I'm trying to use the concurrent.futures
library to run a function on a list of "things". The code looks something like this.
import concurrent.futures
import logging
logger = logging.getLogger(__name__)
def process_thing(thing, count):
logger.info(f'starting processing for thing {count}')
# Do some io related stuff
logger.info(f'finished processing for thing {count}')
def process_things_concurrently(things)
with concurrent.futures.ThreadPoolExecutor() as executor:
futures = []
for count, thing in enumerate(things):
futures.append(executor.submit(process_thing, thing, count))

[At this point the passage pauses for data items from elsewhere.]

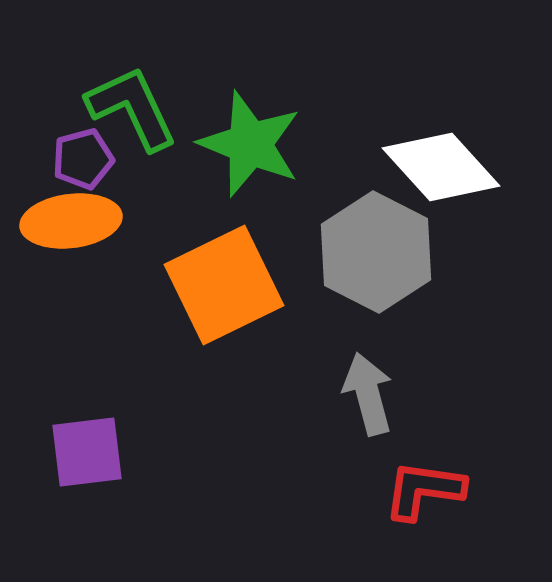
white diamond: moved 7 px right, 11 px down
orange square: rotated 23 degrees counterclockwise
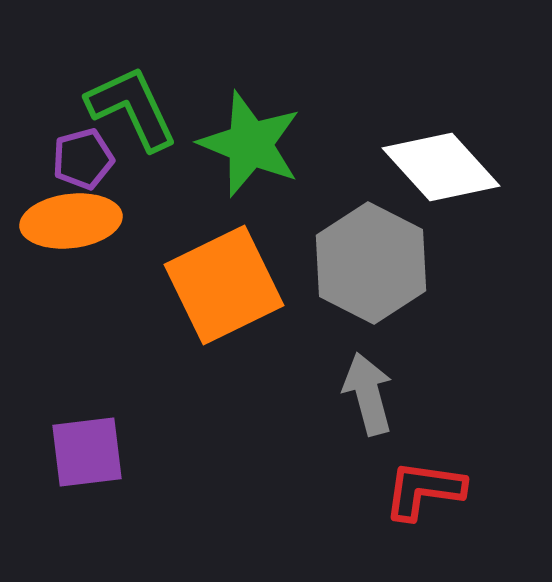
gray hexagon: moved 5 px left, 11 px down
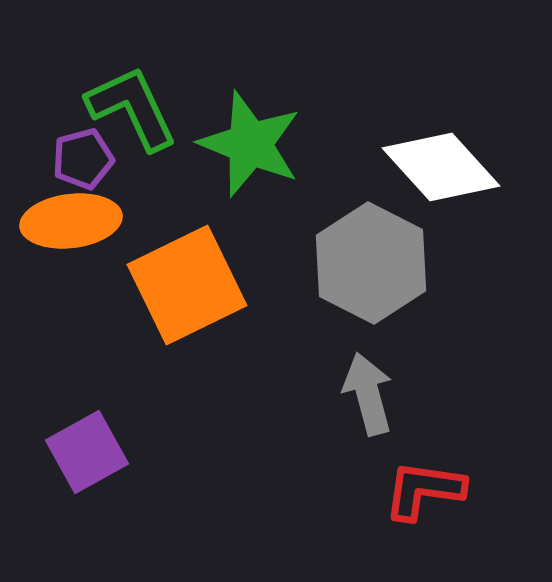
orange square: moved 37 px left
purple square: rotated 22 degrees counterclockwise
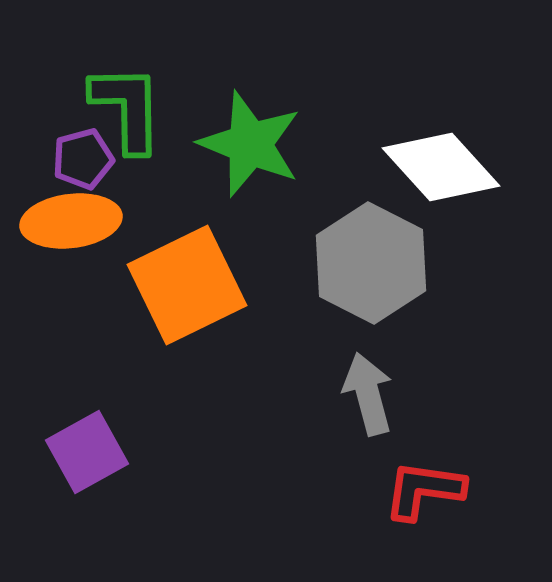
green L-shape: moved 5 px left; rotated 24 degrees clockwise
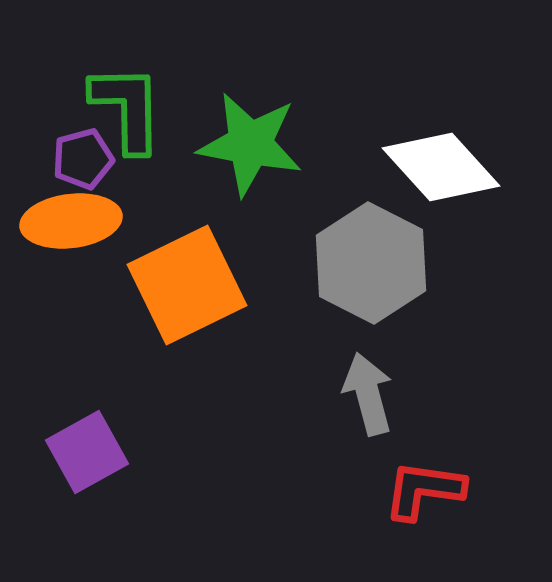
green star: rotated 11 degrees counterclockwise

for future in concurrent.futures.as_completed(futures):
future.result()
As the code is now, the logging can happen in any order.
For example:
starting processing for thing 2
starting processing for thing 1
finished processing for thing 2
finished processing for thing 1
I want to change the code so that the records for a particular call of process_thing()
are buffered until the future finishes.
In other words, all of the records for a particular call stick together. These 'groups' of records are ordered by when the call finished.
So from the example above the log output above would instead look like
starting processing for thing 2
finished processing for thing 2
starting processing for thing 1
finished processing for thing 1
I tried making a logger for each call that would have its own custom handler, possibly subclassing BufferingHandler. But eventually there will be lots of "things" and I read that making a lot of loggers is bad.
I'm open to anything that works! Thanks.
Here's a little recipe for a DelaydLogger
class that puts all calls to logger
's methods into a list instead of actually performing the call, until you finally do a flush
where they are all fired up.
from functools import partial
class DelayedLogger:
def __init__(self, logger):
self.logger = logger
self._call_stack = [] # list of (method, *args, **kwargs) tuples
self._delayed_methods = {
name : partial(self._delayed_method_proxy, getattr(logger, name))
for name in ["info", "debug", "warning", "error", "critical"]
}
def __getattr__(self, name):
""" Proxy getattr to self.logger, except for self._delayed_methods. """
return self._delayed_methods.get(name, getattr(self.logger, name))
def _delayed_method_proxy(self, method, *args, **kwargs):
self._call_stack.append((method, args, kwargs))
def flush(self):
""" Flush self._call_stack to the real logger. """
for method, args, kwargs in self._call_stack:
method(*args, **kwargs)
self._call_stack = []
In your example, you could use it like so:
import logging
logger = logging.getLogger(__name__)
def process_thing(thing, count):
dlogger = DelayedLogger(logger)
dlogger.info(f'starting processing for thing {count}')
# Do some io related stuff
dlogger.info(f'finished processing for thing {count}')
dlogger.flush()
process_thing(None, 10)
There may be ways to beautfiy this or make it more compact, but it should get the job done if that's what you really want.